Delete Duplicates In One SQL Statement

Using a Microsoft T-SQL extension you are able to conduct a self-join on a DELETE statement. The hitch is you cannot use an alias for the first table in the second FROM clause. This works best if there is at least someway to uniquely idenify the table. This will not work with Updateable Views since they do not allow self-joins.

DELETE FROM tblBlah
FROM tblBlah
JOIN tblBlah a
ON tblBlah.ClientName = a.ClientName
AND tblBlah.ClientId > b.ClientId

For a more complete examination see my test code below.

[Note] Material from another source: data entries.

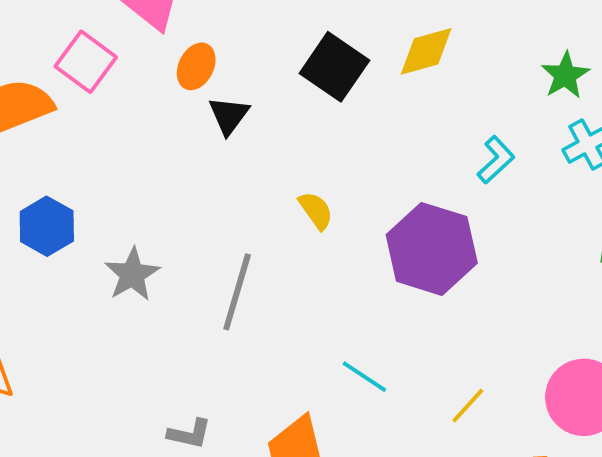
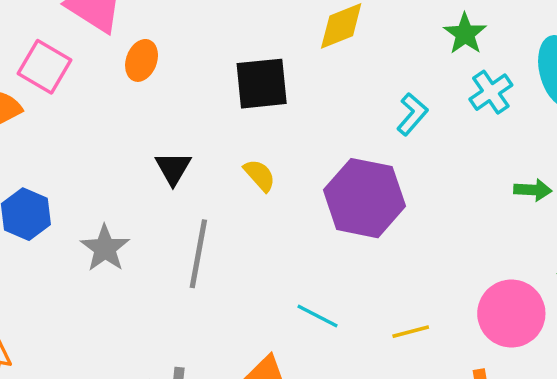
black square: (334, 67) -> (262, 84), moved, turned -34
black triangle: (229, 115) -> (173, 168), moved
yellow line: (468, 406) -> (411, 332), turned 39

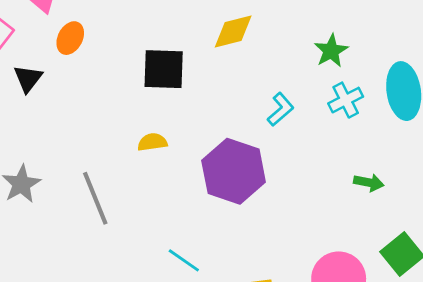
black triangle: (173, 168) -> (28, 79), moved
yellow semicircle: (260, 175) -> (152, 142), turned -64
gray line: (198, 254) -> (95, 198), turned -40

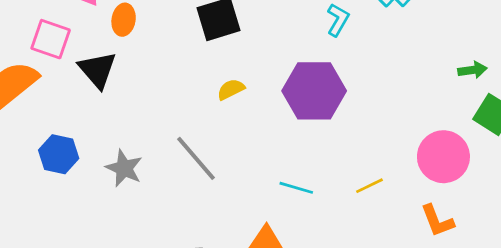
black triangle: (28, 79) -> (97, 70), size x1.4
green arrow: (369, 183) -> (473, 70), moved

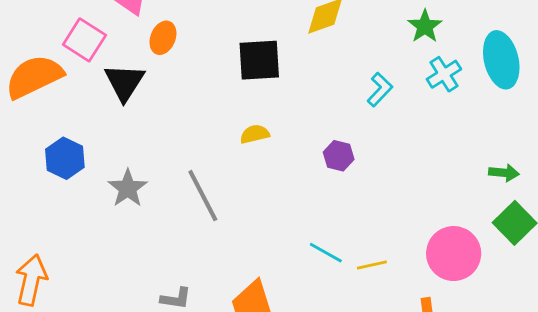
purple hexagon: (314, 91) -> (339, 156), size x0.5
cyan line: (296, 188) -> (326, 253), moved

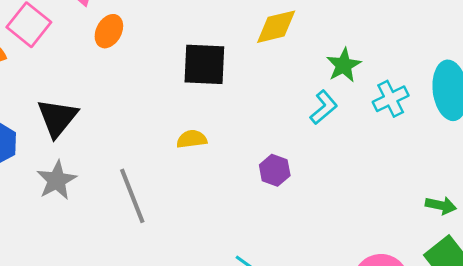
green star: (425, 26) -> (344, 65), moved
black triangle: (125, 82) -> (57, 118), moved

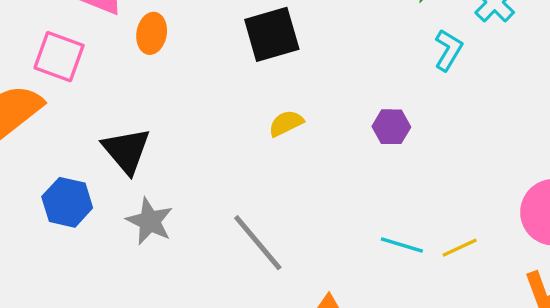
cyan L-shape: (324, 107) -> (448, 50), moved
gray line: (132, 196) -> (258, 243), moved

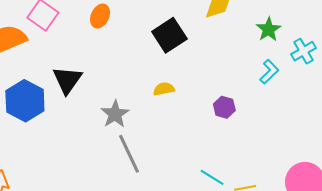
black square: (272, 34) -> (169, 35), turned -32
blue hexagon: (67, 202) -> (25, 101), size x1.4
gray star: (150, 221) -> (115, 114), moved

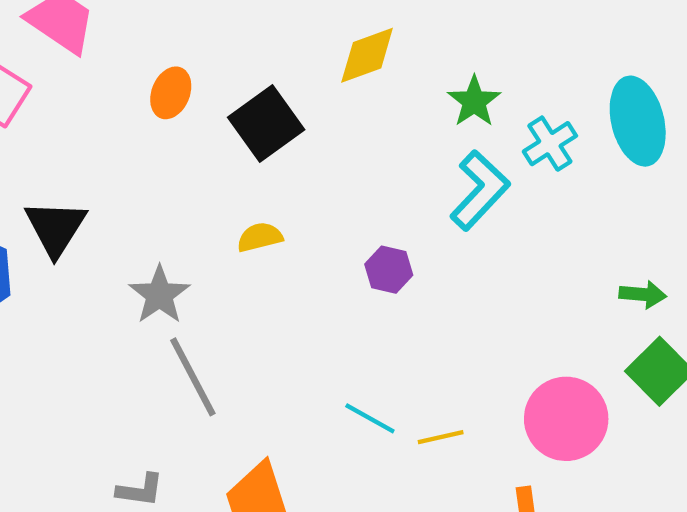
orange ellipse: (100, 16) -> (171, 93), moved
cyan L-shape: (269, 72) -> (480, 190), size x1.5

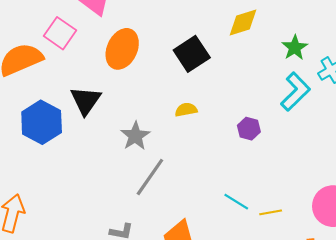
orange ellipse: (171, 93) -> (122, 49), moved, size x1.6
gray line: (193, 377) -> (150, 177), turned 60

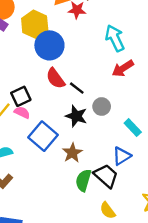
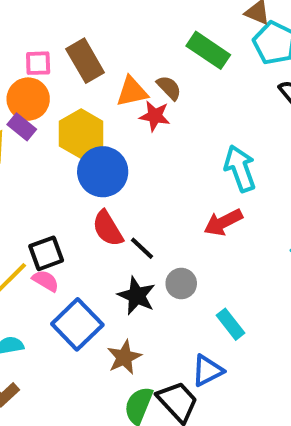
cyan arrow: (115, 38) -> (240, 168), moved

Just copy and paste into query anaylzer and give it a run.

SET NOCOUNT ON
-- Create Duplicate temporary table
IF Object_Id('tempdb.dbo.#dups') IS NOT NULL DROP TABLE #dups
CREATE TABLE #dups(
pk int identity(1,1),
Firstname varchar(50),
LastName varchar(50))-- Populate Duplicate table
Insert into #dups (FirstName, LastName)
Values ('Jack','Sparrow')
Insert into #dups (FirstName, LastName)
Values ('Jack','Sparrow')
Insert into #dups (FirstName, LastName)
Values ('Jack','Sparrow')
Insert into #dups (FirstName, LastName)
Values ('Will','Turner')
Insert into #dups (FirstName, LastName)
Values ('Will','Turner')
Insert into #dups (FirstName, LastName)
Values ('Elizabeth','Swann ')
Insert into #dups (FirstName, LastName)
Values ('Elizabeth','Swann ') -- The Table with all duplicates
SELECT * FROM #dups -- Delete duplicates and keep the min primary key record.
-- Reverse the comparison operator to keep the
-- max primary key record.
DELETE FROM #dups
FROM #dups
JOIN #dups b
ON #dups.FirstName = b.FirstName
AND #dups.LastName = b.LastName
AND #dups.pk > b.pk -- The table de-duped
SELECT *FROM #dups


1 comment:

Anonymous said...

Hi Elliott,
Thanks a lot for your simple, quick and easy solution.
I can only add that I used your code for a table without identity PK, the change here is pretty obvious:
1. Create identity PK
ALTER TABLE dbo.XXX
ADD pk INT IDENTITY(1,1)

2. Execute your code.
3. Drop PK
ALTER TABLE dbo.XXX
DROP COLUMN pk

Thanks.
--
Alexey